Bu zamanda Malorie’nin daha da
güçlendiğini, büyük değişim geçirdiğini görüyoruz. Çocuklarını korumak için
küçüklüklerinden, doğulduğu ilk anlardan beri gözlerini bağlı tutuyor. Tabii bu
zamanda insanın görme duyusu yerine daha çok diğer duyuları daha çok gelişiyor.
Düşünün dört yaşındaki bir çocuk asker gibi tetikde duruyor, etrafını dileyip
ne baş verdiyini normal insan kulağını duymadığı daha çok sesi duyuyor.
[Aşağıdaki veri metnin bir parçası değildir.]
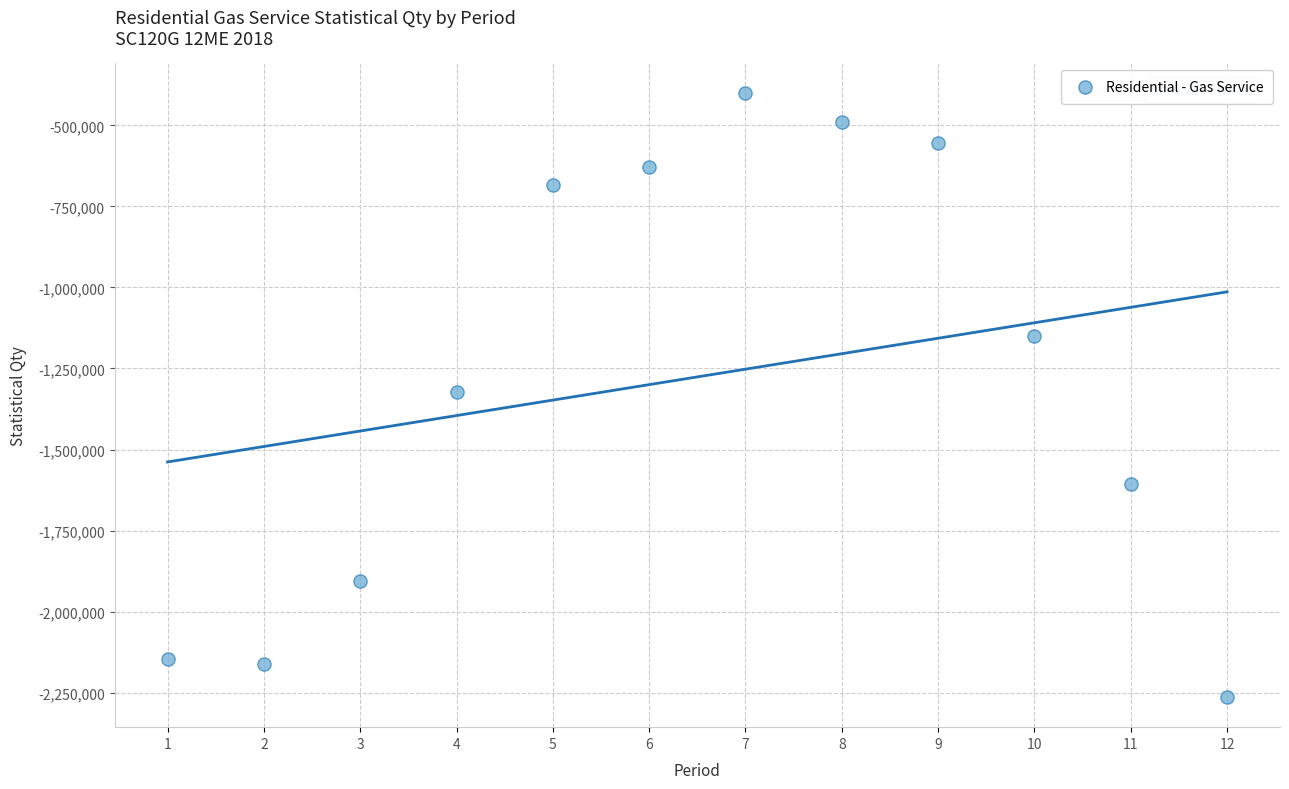

What is the average Y value?

-1276037.3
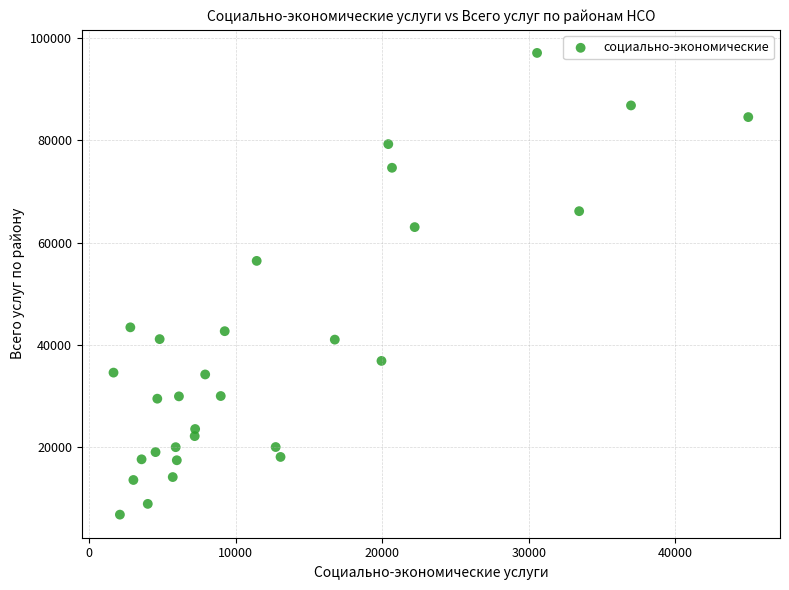

What Y value in the scatter plot is closest to 51968?

56438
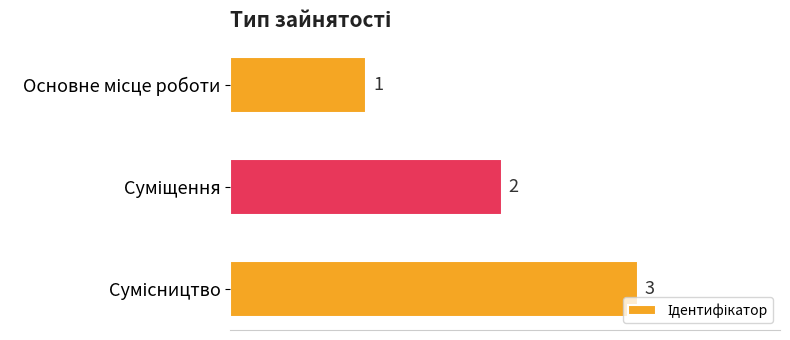

What is the maximum value shown in the chart?

3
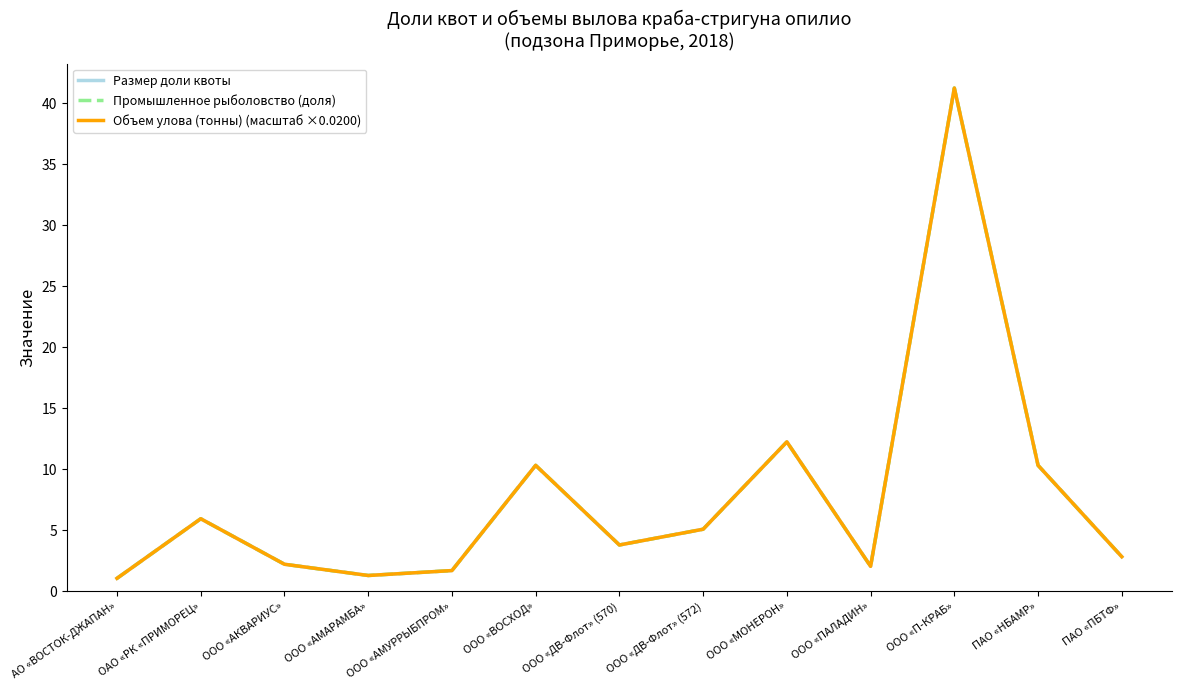

Is this an area chart (filled region under the line)?

No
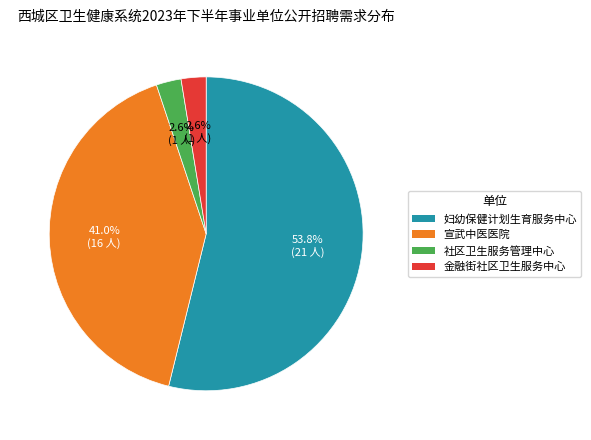

Does any single category account for the majority?

Yes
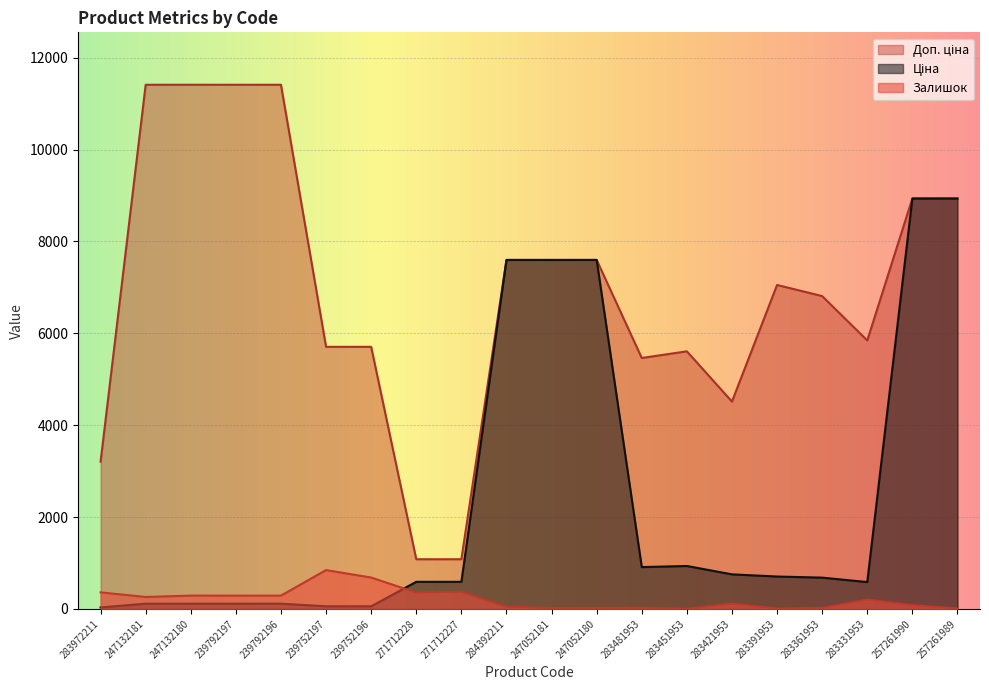

After their last crossing, which series has the higher values: Залишок or Ціна?

Ціна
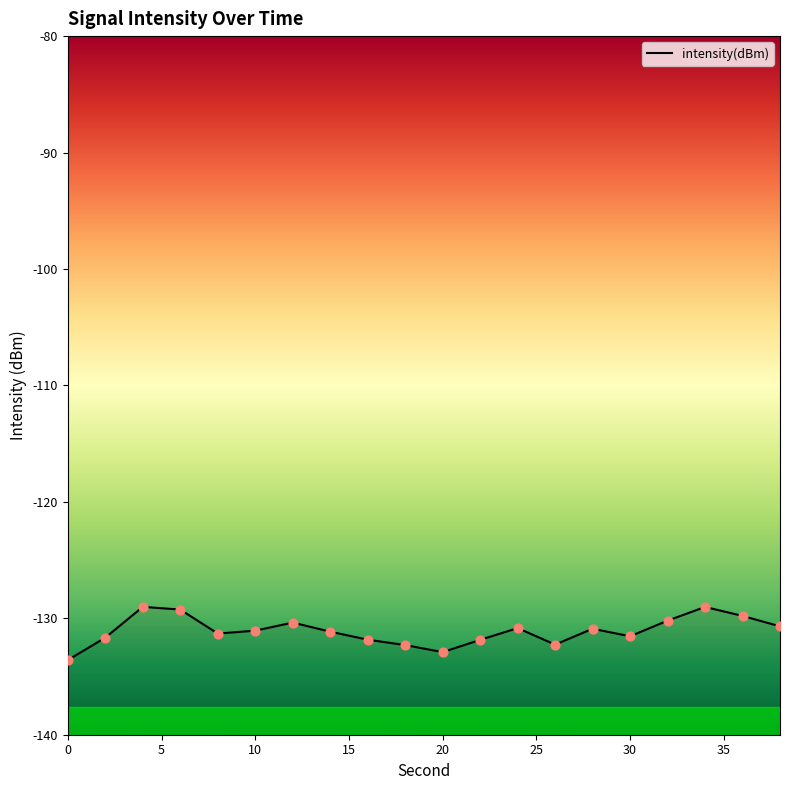

Which has a higher value, 22 or 18?

22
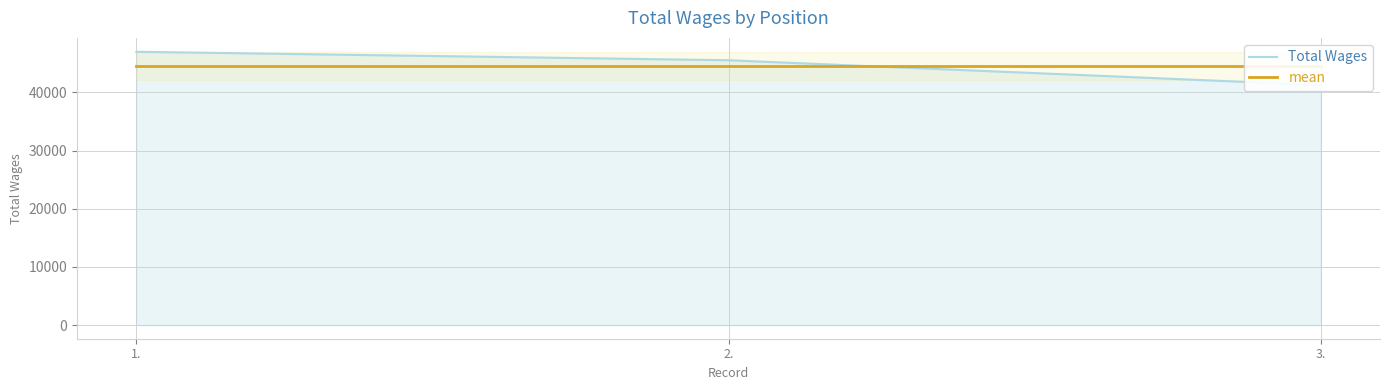

Rank the series by their maximum value, from lowest to highest.

mean, Total Wages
Dünyaya
geldikleri andan beri dünyanın hiç bir güzellilerini görmemişler. Ve Malorie
bile çocukları için bunca zamandır gözlerini kapalı tutuyor. Ben olsam merak
çatlar gözlerimi açarım :D.
Gerçekten ben korku türünde pek fazla
kitap okumadım, ama bu kitap çok çok güzeldi. Dört puan vermemin sebebiyse
sonda o varlıklar hakkında daha fazla şey bilmek isterdim. Bence yazar bunu
bize bıraktı ve kendin kafasında kurduğu yaratığı bize söylemedi.
"İNSANOĞLU ASLINDA KORKTUĞU YARATIĞIN TA KENDİSİDİR."
Son olarak ben kitabı gece okumuştum ve aşırı korkmuştum. Kitap çok akıcı elinden bırakamıyorsun, ama bir yandan da her tarafını korku sarıyor. Tavsiyem siz gece okumayın :D. Okuyanlara sorum siz okurken kafanızda hangi korkunuzu canlandırdınız? Yoruma yazın konuşalım.